◆ Task input ◆
________________________________________

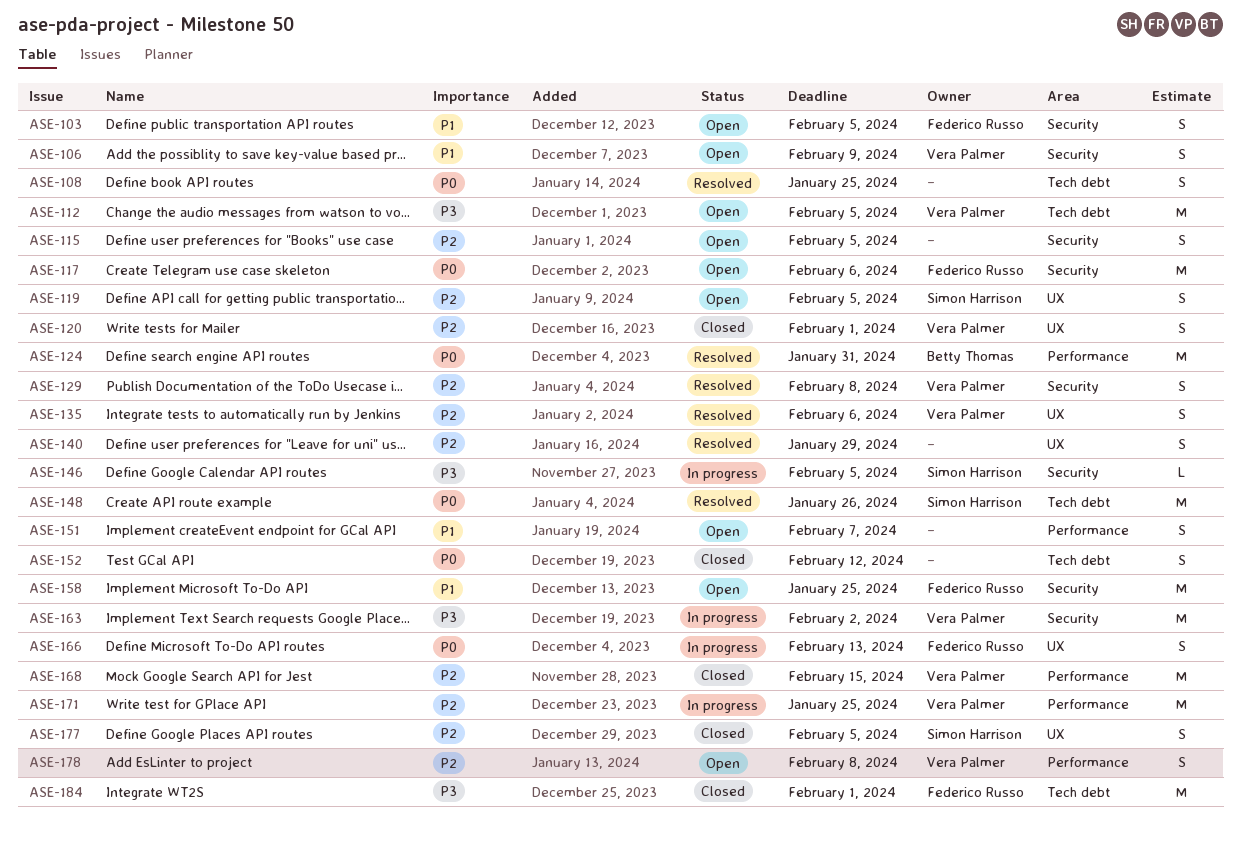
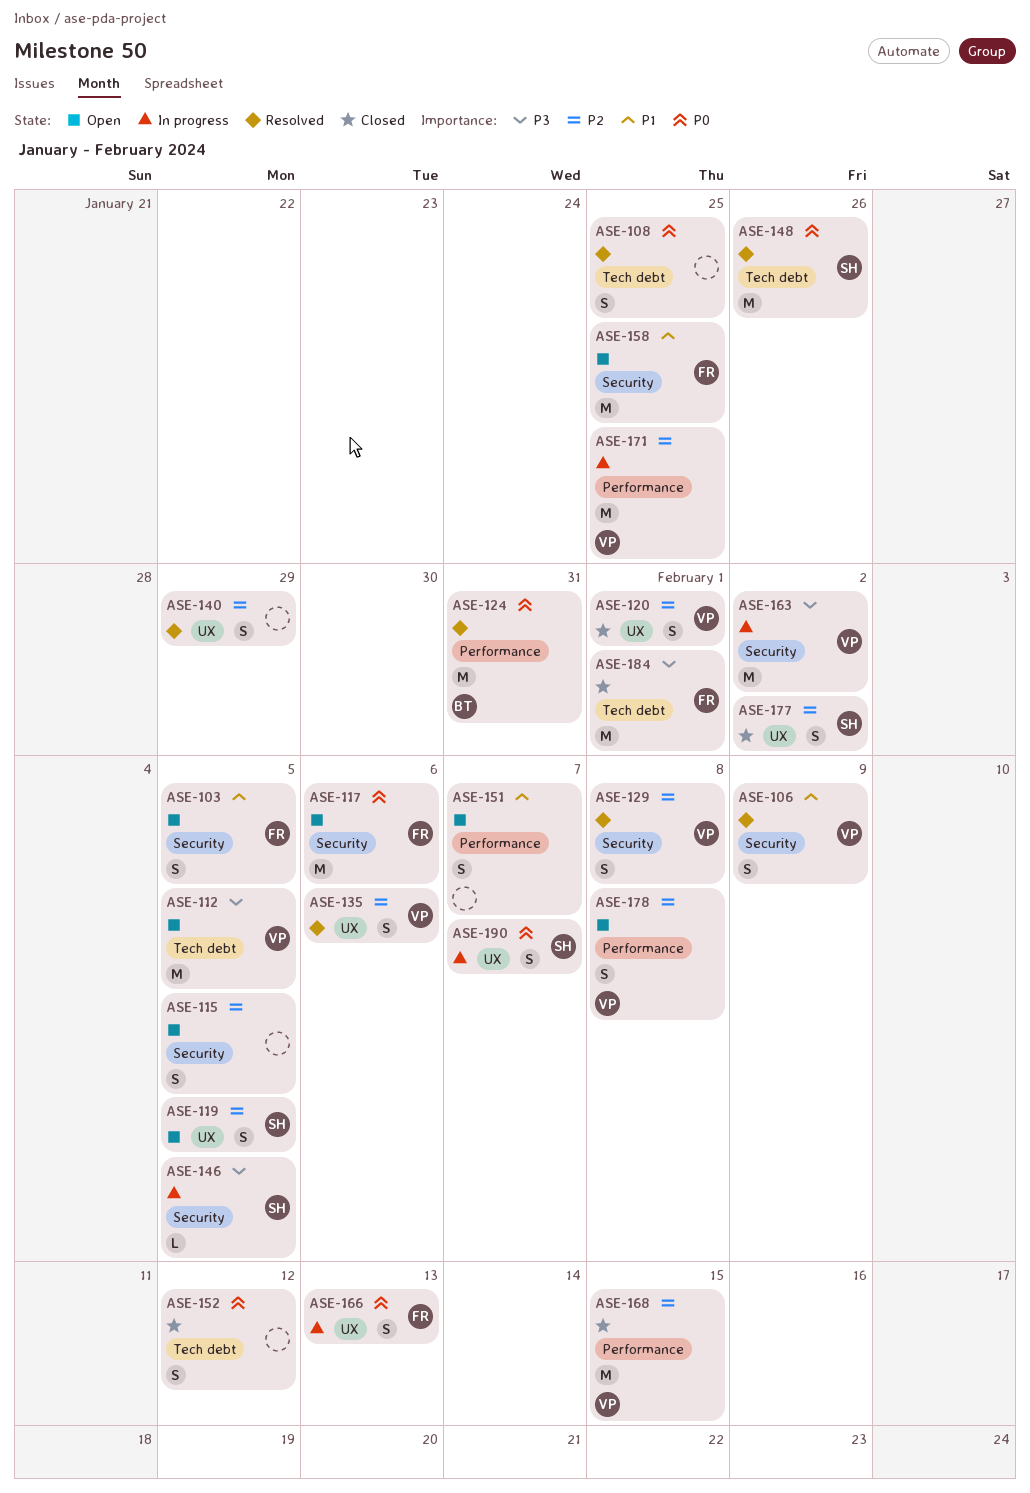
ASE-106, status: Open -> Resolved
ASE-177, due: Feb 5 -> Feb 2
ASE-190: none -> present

________________________________________

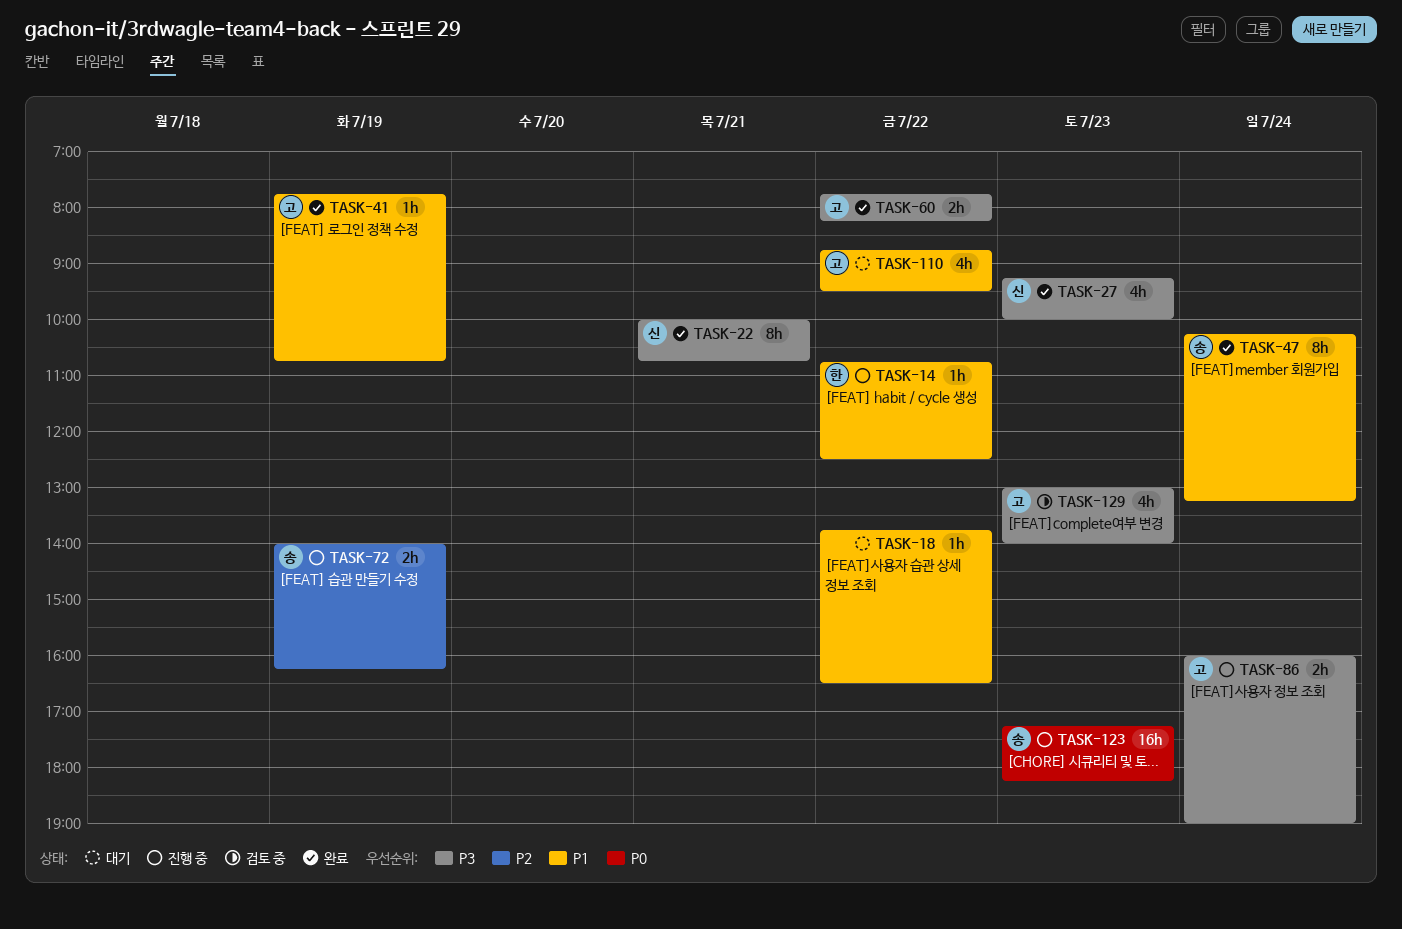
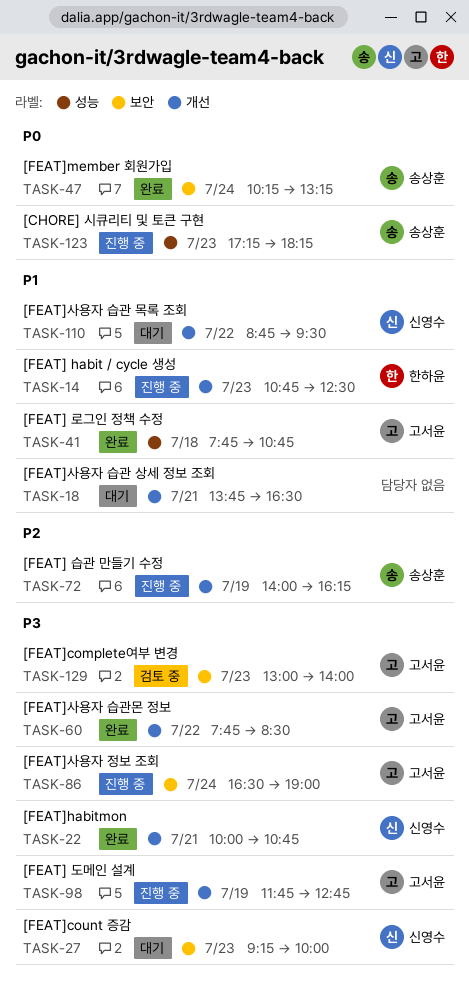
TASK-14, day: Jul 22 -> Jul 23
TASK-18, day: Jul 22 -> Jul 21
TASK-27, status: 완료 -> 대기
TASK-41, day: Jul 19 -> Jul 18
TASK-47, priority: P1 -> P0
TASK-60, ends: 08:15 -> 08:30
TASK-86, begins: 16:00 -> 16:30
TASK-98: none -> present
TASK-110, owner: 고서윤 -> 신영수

________________________________________

◆ What is required ◆
Your answer must be a single number: the count of lines above that contain the string "none".

◆ Reply ◆
2